§ Work instructions: From the entries below, write out exactly the lines between the line holding "2. Aroma Therapy Page" and the line holding "- I used the", inclusive, excluding any pictures.

§ Data records:
>>>>
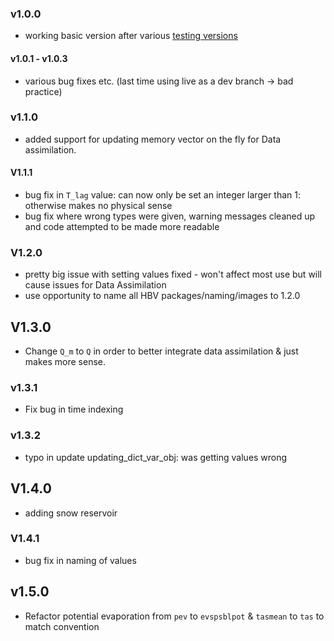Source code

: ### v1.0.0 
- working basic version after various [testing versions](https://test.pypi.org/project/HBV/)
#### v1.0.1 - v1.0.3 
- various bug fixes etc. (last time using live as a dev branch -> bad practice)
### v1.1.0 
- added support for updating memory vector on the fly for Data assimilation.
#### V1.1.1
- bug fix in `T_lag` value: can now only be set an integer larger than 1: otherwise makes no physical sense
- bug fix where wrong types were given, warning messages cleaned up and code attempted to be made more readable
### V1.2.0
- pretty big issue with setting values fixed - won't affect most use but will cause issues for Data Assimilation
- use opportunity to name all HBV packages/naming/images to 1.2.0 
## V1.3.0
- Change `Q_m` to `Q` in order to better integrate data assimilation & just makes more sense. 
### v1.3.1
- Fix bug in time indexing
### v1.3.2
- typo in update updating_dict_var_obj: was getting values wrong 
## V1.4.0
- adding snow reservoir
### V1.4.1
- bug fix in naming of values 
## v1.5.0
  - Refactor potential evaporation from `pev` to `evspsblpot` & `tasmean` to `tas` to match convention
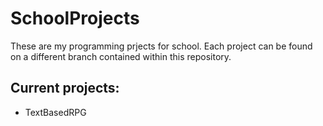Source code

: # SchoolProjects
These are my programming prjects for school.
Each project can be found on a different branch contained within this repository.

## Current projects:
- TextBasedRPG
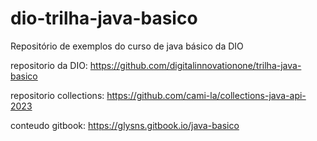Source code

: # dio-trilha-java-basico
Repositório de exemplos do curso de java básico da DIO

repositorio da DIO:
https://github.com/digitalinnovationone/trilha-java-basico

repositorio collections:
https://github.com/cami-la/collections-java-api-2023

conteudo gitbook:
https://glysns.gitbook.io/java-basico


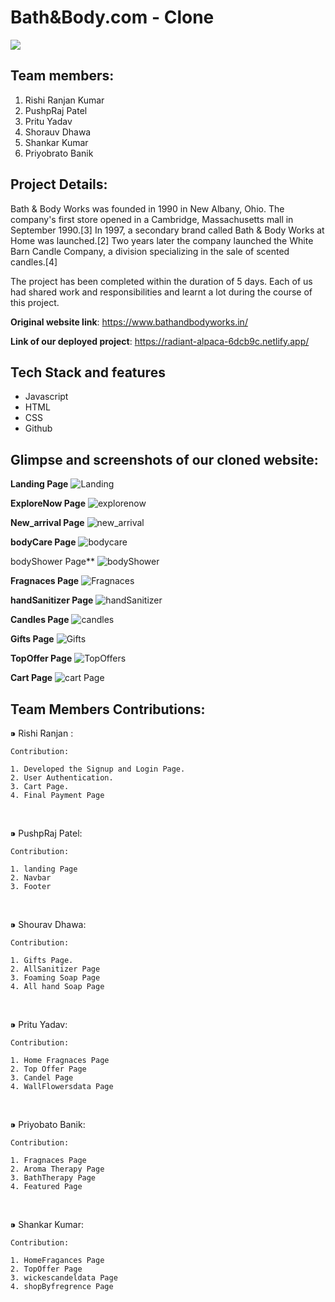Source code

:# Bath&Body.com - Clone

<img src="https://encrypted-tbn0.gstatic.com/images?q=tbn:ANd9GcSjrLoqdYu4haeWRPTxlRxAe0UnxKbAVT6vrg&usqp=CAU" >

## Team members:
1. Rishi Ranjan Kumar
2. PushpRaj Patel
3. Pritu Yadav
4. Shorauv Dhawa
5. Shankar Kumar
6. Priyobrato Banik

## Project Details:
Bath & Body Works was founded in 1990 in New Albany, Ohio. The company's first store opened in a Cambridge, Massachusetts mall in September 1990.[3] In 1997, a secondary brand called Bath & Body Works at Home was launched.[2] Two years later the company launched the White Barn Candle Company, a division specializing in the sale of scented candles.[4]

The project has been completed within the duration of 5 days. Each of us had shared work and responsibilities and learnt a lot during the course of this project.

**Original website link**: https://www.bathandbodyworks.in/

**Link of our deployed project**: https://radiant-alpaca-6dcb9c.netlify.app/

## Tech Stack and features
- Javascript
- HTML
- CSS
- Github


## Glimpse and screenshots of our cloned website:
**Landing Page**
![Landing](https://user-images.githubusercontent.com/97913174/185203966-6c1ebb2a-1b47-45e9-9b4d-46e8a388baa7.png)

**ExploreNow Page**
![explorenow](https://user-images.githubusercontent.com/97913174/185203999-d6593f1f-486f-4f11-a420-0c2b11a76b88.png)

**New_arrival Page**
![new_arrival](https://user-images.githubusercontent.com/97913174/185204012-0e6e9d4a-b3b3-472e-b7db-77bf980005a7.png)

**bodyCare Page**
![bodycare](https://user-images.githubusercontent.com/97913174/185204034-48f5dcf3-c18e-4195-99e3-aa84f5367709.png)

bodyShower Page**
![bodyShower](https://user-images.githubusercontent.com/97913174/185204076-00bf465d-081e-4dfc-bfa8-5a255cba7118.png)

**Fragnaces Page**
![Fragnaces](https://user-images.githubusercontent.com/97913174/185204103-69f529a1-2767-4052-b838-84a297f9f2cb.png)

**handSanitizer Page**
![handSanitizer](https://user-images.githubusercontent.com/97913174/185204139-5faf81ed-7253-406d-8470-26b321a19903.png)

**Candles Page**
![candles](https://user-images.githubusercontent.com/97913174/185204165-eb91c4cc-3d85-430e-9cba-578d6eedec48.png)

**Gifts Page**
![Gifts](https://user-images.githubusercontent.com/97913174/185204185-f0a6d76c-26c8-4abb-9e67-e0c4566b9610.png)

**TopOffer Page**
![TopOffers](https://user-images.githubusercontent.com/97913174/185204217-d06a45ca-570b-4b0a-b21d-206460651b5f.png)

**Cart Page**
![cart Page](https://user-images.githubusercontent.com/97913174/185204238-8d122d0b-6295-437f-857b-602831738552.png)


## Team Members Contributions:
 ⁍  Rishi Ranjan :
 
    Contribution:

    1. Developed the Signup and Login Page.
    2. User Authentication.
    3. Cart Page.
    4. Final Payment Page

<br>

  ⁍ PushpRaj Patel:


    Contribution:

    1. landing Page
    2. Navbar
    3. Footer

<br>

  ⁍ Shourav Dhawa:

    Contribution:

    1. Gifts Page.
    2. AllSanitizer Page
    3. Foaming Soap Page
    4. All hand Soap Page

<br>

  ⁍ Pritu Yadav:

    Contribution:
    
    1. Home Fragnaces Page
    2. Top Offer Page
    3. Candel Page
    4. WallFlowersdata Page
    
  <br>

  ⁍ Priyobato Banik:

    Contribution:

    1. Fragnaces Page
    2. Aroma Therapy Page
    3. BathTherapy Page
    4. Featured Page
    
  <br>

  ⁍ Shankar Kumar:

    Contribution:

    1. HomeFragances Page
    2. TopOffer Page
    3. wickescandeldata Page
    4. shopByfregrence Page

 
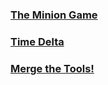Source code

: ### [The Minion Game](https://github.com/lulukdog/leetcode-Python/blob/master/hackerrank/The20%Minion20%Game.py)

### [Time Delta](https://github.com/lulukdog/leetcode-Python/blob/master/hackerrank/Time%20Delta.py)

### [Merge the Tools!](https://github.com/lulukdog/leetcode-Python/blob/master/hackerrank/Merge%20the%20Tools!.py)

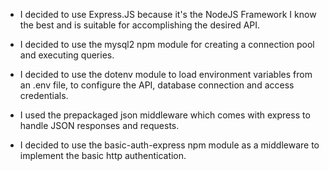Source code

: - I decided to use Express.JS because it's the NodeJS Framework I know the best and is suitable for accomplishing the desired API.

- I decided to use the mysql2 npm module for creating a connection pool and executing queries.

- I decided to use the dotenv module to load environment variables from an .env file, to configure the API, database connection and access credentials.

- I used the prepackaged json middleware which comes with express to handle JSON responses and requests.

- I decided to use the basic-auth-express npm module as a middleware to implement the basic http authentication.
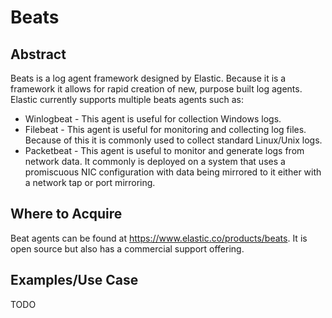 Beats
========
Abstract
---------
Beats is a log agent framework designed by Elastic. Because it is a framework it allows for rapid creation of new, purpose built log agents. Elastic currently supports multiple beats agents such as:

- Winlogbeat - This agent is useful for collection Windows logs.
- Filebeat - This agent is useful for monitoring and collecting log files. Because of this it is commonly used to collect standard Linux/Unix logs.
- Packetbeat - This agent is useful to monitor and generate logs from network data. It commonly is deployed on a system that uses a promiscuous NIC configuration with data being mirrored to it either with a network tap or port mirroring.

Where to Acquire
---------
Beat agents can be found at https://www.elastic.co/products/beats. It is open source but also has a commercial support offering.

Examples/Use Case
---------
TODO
<<<<
§ Task response:
    2. Aroma Therapy Page
    3. BathTherapy Page
    4. Featured Page
    
  <br>

  ⁍ Shankar Kumar:

    Contribution:

    1. HomeFragances Page
    2. TopOffer Page
    3. wickescandeldata Page
    4. shopByfregrence Page

 
Source code

: ### [The Minion Game](https://github.com/lulukdog/leetcode-Python/blob/master/hackerrank/The20%Minion20%Game.py)

### [Time Delta](https://github.com/lulukdog/leetcode-Python/blob/master/hackerrank/Time%20Delta.py)

### [Merge the Tools!](https://github.com/lulukdog/leetcode-Python/blob/master/hackerrank/Merge%20the%20Tools!.py)

Source code

: - I decided to use Express.JS because it's the NodeJS Framework I know the best and is suitable for accomplishing the desired API.

- I decided to use the mysql2 npm module for creating a connection pool and executing queries.

- I decided to use the dotenv module to load environment variables from an .env file, to configure the API, database connection and access credentials.

- I used the prepackaged json middleware which comes with express to handle JSON responses and requests.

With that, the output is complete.